(WHAT YOU HAVE TO DO): Only one span of the listing below should come back. It runs from the line with "X065848Y026613D03*" through the line with "X063848Y018613D03*", and each of its lines must be reproduced exactly.

[DATASET — start]

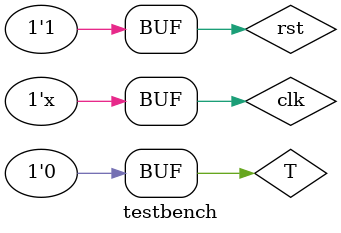
<source format=v>
`timescale 1ns / 1ps


module testbench();

reg clk, rst, T;
wire Q;

TFF_oneshot tb(clk, rst, T, Q);

initial begin
    clk <= 0;
    rst <= 1;
    T <= 0;
    #10 rst <= 0;
    #10 rst <= 1;
    #80 T <= 1;
    #100 T <= 0;
    #80 T <= 1;
    #100 T <= 0;
    #80 T <= 1;
    #100 T <= 0;
end

always begin
    #5 clk <= ~clk;
end

endmodule

</source>
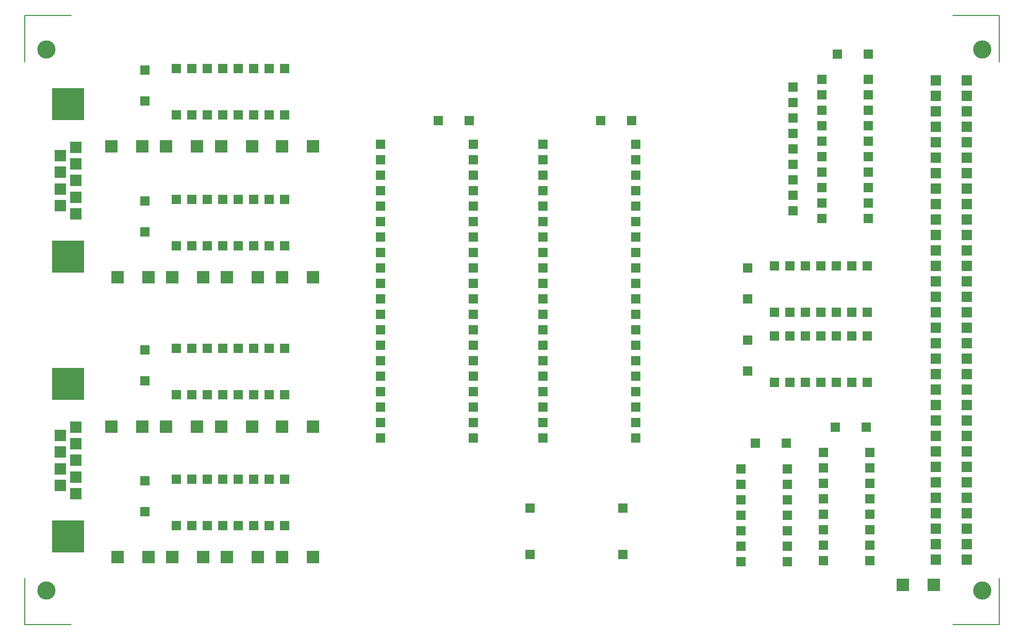
<source format=gbs>
G75*
G70*
%OFA0B0*%
%FSLAX24Y24*%
%IPPOS*%
%LPD*%
%AMOC8*
5,1,8,0,0,1.08239X$1,22.5*
%
%ADD10R,0.0640X0.0640*%
%ADD11C,0.0060*%
%ADD12R,0.0710X0.0710*%
%ADD13C,0.1180*%
%ADD14R,0.0830X0.0830*%
%ADD15R,0.0720X0.0720*%
%ADD16R,0.2080X0.2080*%
D10*
X014734Y013802D03*
X015734Y013802D03*
X016734Y013802D03*
X017734Y013802D03*
X018734Y013802D03*
X019734Y013802D03*
X020734Y013802D03*
X021734Y013802D03*
X021734Y016802D03*
X020734Y016802D03*
X019734Y016802D03*
X018734Y016802D03*
X017734Y016802D03*
X016734Y016802D03*
X015734Y016802D03*
X014734Y016802D03*
X012722Y016696D03*
X012722Y014696D03*
X014734Y022264D03*
X015734Y022264D03*
X016734Y022264D03*
X017734Y022264D03*
X018734Y022264D03*
X019734Y022264D03*
X020734Y022264D03*
X021734Y022264D03*
X021734Y025264D03*
X020734Y025264D03*
X019734Y025264D03*
X018734Y025264D03*
X017734Y025264D03*
X016734Y025264D03*
X015734Y025264D03*
X014734Y025264D03*
X012722Y025157D03*
X012722Y023157D03*
X014734Y031912D03*
X015734Y031912D03*
X016734Y031912D03*
X017734Y031912D03*
X018734Y031912D03*
X019734Y031912D03*
X020734Y031912D03*
X021734Y031912D03*
X021734Y034912D03*
X020734Y034912D03*
X019734Y034912D03*
X018734Y034912D03*
X017734Y034912D03*
X016734Y034912D03*
X015734Y034912D03*
X014734Y034912D03*
X012722Y034806D03*
X012722Y032806D03*
X014734Y040374D03*
X015734Y040374D03*
X016734Y040374D03*
X017734Y040374D03*
X018734Y040374D03*
X019734Y040374D03*
X020734Y040374D03*
X021734Y040374D03*
X021734Y043374D03*
X020734Y043374D03*
X019734Y043374D03*
X018734Y043374D03*
X017734Y043374D03*
X016734Y043374D03*
X015734Y043374D03*
X014734Y043374D03*
X012722Y043268D03*
X012722Y041268D03*
X027925Y038461D03*
X027925Y037461D03*
X027925Y036461D03*
X027925Y035461D03*
X027925Y034461D03*
X027925Y033461D03*
X027925Y032461D03*
X027925Y031461D03*
X027925Y030461D03*
X027925Y029461D03*
X027925Y028461D03*
X027925Y027461D03*
X027925Y026461D03*
X027925Y025461D03*
X027925Y024461D03*
X027925Y023461D03*
X027925Y022461D03*
X027925Y021461D03*
X027925Y020461D03*
X027925Y019461D03*
X033925Y019461D03*
X033925Y020461D03*
X033925Y021461D03*
X033925Y022461D03*
X033925Y023461D03*
X033925Y024461D03*
X033925Y025461D03*
X033925Y026461D03*
X033925Y027461D03*
X033925Y028461D03*
X033925Y029461D03*
X033925Y030461D03*
X033925Y031461D03*
X033925Y032461D03*
X033925Y033461D03*
X033925Y034461D03*
X033925Y035461D03*
X033925Y036461D03*
X033925Y037461D03*
X033925Y038461D03*
X033662Y040004D03*
X031662Y040004D03*
X038439Y038462D03*
X038439Y037462D03*
X038439Y036462D03*
X038439Y035462D03*
X038439Y034462D03*
X038439Y033462D03*
X038439Y032462D03*
X038439Y031462D03*
X038439Y030462D03*
X038439Y029462D03*
X038439Y028462D03*
X038439Y027462D03*
X038439Y026462D03*
X038439Y025462D03*
X038439Y024462D03*
X038439Y023462D03*
X038439Y022462D03*
X038439Y021462D03*
X038439Y020462D03*
X038439Y019462D03*
X037612Y014944D03*
X037612Y011944D03*
X043612Y011944D03*
X043612Y014944D03*
X044439Y019462D03*
X044439Y020462D03*
X044439Y021462D03*
X044439Y022462D03*
X044439Y023462D03*
X044439Y024462D03*
X044439Y025462D03*
X044439Y026462D03*
X044439Y027462D03*
X044439Y028462D03*
X044439Y029462D03*
X044439Y030462D03*
X044439Y031462D03*
X044439Y032462D03*
X044439Y033462D03*
X044439Y034462D03*
X044439Y035462D03*
X044439Y036462D03*
X044439Y037462D03*
X044439Y038462D03*
X044177Y040004D03*
X042177Y040004D03*
X054598Y040178D03*
X054598Y041178D03*
X054598Y042178D03*
X056473Y041678D03*
X056473Y040678D03*
X056473Y039678D03*
X056473Y038678D03*
X056473Y037678D03*
X056473Y036678D03*
X056473Y035678D03*
X056473Y034678D03*
X056473Y033678D03*
X054598Y034178D03*
X054598Y035178D03*
X054598Y036178D03*
X054598Y037178D03*
X054598Y038178D03*
X054598Y039178D03*
X056473Y042678D03*
X057473Y044303D03*
X059473Y044303D03*
X059473Y042678D03*
X059473Y041678D03*
X059473Y040678D03*
X059473Y039678D03*
X059473Y038678D03*
X059473Y037678D03*
X059473Y036678D03*
X059473Y035678D03*
X059473Y034678D03*
X059473Y033678D03*
X059395Y030621D03*
X058395Y030621D03*
X057395Y030621D03*
X056395Y030621D03*
X055395Y030621D03*
X054395Y030621D03*
X053395Y030621D03*
X051680Y030475D03*
X051680Y028475D03*
X053395Y027621D03*
X054395Y027621D03*
X055395Y027621D03*
X056395Y027621D03*
X057395Y027621D03*
X058395Y027621D03*
X059395Y027621D03*
X059395Y026075D03*
X058395Y026075D03*
X057395Y026075D03*
X056395Y026075D03*
X055395Y026075D03*
X054395Y026075D03*
X053395Y026075D03*
X051668Y025804D03*
X051668Y023804D03*
X053395Y023075D03*
X054395Y023075D03*
X055395Y023075D03*
X056395Y023075D03*
X057395Y023075D03*
X058395Y023075D03*
X059395Y023075D03*
X059354Y020167D03*
X059585Y018549D03*
X059585Y017549D03*
X059585Y016549D03*
X059585Y015549D03*
X059585Y014549D03*
X059585Y013549D03*
X059585Y012549D03*
X059585Y011549D03*
X056585Y011549D03*
X056585Y012549D03*
X056585Y013549D03*
X056585Y014549D03*
X056585Y015549D03*
X056585Y016549D03*
X056585Y017549D03*
X056585Y018549D03*
X057354Y020167D03*
X054174Y019127D03*
X054247Y017485D03*
X054247Y016485D03*
X054247Y015485D03*
X054247Y014485D03*
X054247Y013485D03*
X054247Y012485D03*
X054247Y011485D03*
X051247Y011485D03*
X051247Y012485D03*
X051247Y013485D03*
X051247Y014485D03*
X051247Y015485D03*
X051247Y016485D03*
X051247Y017485D03*
X052174Y019127D03*
D11*
X004948Y010423D02*
X004948Y007423D01*
X007948Y007423D01*
X004948Y043803D02*
X004948Y046803D01*
X007948Y046803D01*
X064948Y046803D02*
X067948Y046803D01*
X067948Y043803D01*
X067948Y010423D02*
X067948Y007423D01*
X064948Y007423D01*
D12*
X065848Y011613D03*
X065848Y012613D03*
X065848Y013613D03*
X065848Y014613D03*
X065848Y015613D03*
X065848Y016613D03*
X065848Y017613D03*
X065848Y018613D03*
X065848Y019613D03*
X065848Y020613D03*
X065848Y021613D03*
X065848Y022613D03*
X065848Y023613D03*
X065848Y024613D03*
X065848Y025613D03*
X065848Y026613D03*
X065848Y027613D03*
X065848Y028613D03*
X065848Y029613D03*
X065848Y030613D03*
X065848Y031613D03*
X065848Y032613D03*
X065848Y033613D03*
X065848Y034613D03*
X065848Y035613D03*
X065848Y036613D03*
X065848Y037613D03*
X065848Y038613D03*
X065848Y039613D03*
X065848Y040613D03*
X065848Y041613D03*
X065848Y042613D03*
X063848Y042613D03*
X063848Y041613D03*
X063848Y040613D03*
X063848Y039613D03*
X063848Y038613D03*
X063848Y037613D03*
X063848Y036613D03*
X063848Y035613D03*
X063848Y034613D03*
X063848Y033613D03*
X063848Y032613D03*
X063848Y031613D03*
X063848Y030613D03*
X063848Y029613D03*
X063848Y028613D03*
X063848Y027613D03*
X063848Y026613D03*
X063848Y025613D03*
X063848Y024613D03*
X063848Y023613D03*
X063848Y022613D03*
X063848Y021613D03*
X063848Y020613D03*
X063848Y019613D03*
X063848Y018613D03*
X063848Y017613D03*
X063848Y016613D03*
X063848Y015613D03*
X063848Y014613D03*
X063848Y013613D03*
X063848Y012613D03*
X063848Y011613D03*
D13*
X066848Y009613D03*
X066848Y044613D03*
X006348Y044613D03*
X006348Y009613D03*
D14*
X010934Y011759D03*
X012934Y011759D03*
X014478Y011759D03*
X016478Y011759D03*
X018021Y011759D03*
X020021Y011759D03*
X021564Y011759D03*
X023564Y011759D03*
X023564Y020220D03*
X021564Y020220D03*
X019627Y020220D03*
X017627Y020220D03*
X016084Y020220D03*
X014084Y020220D03*
X012541Y020220D03*
X010541Y020220D03*
X010934Y029869D03*
X012934Y029869D03*
X014478Y029869D03*
X016478Y029869D03*
X018021Y029869D03*
X020021Y029869D03*
X021564Y029869D03*
X023564Y029869D03*
X023564Y038331D03*
X021564Y038331D03*
X019627Y038331D03*
X017627Y038331D03*
X016084Y038331D03*
X014084Y038331D03*
X012541Y038331D03*
X010541Y038331D03*
X061722Y009987D03*
X063722Y009987D03*
D15*
X008248Y015868D03*
X007248Y016408D03*
X008248Y016948D03*
X007248Y017488D03*
X008248Y018028D03*
X007248Y018568D03*
X008248Y019108D03*
X007248Y019648D03*
X008248Y020188D03*
X008248Y033968D03*
X007248Y034508D03*
X008248Y035048D03*
X007248Y035588D03*
X008248Y036128D03*
X007248Y036668D03*
X008248Y037208D03*
X007248Y037748D03*
X008248Y038288D03*
D16*
X007748Y041058D03*
X007748Y031198D03*
X007748Y022958D03*
X007748Y013098D03*
M02*

</source>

[DATASET — finish]

(ANSWER):
X065848Y026613D03*
X065848Y027613D03*
X065848Y028613D03*
X065848Y029613D03*
X065848Y030613D03*
X065848Y031613D03*
X065848Y032613D03*
X065848Y033613D03*
X065848Y034613D03*
X065848Y035613D03*
X065848Y036613D03*
X065848Y037613D03*
X065848Y038613D03*
X065848Y039613D03*
X065848Y040613D03*
X065848Y041613D03*
X065848Y042613D03*
X063848Y042613D03*
X063848Y041613D03*
X063848Y040613D03*
X063848Y039613D03*
X063848Y038613D03*
X063848Y037613D03*
X063848Y036613D03*
X063848Y035613D03*
X063848Y034613D03*
X063848Y033613D03*
X063848Y032613D03*
X063848Y031613D03*
X063848Y030613D03*
X063848Y029613D03*
X063848Y028613D03*
X063848Y027613D03*
X063848Y026613D03*
X063848Y025613D03*
X063848Y024613D03*
X063848Y023613D03*
X063848Y022613D03*
X063848Y021613D03*
X063848Y020613D03*
X063848Y019613D03*
X063848Y018613D03*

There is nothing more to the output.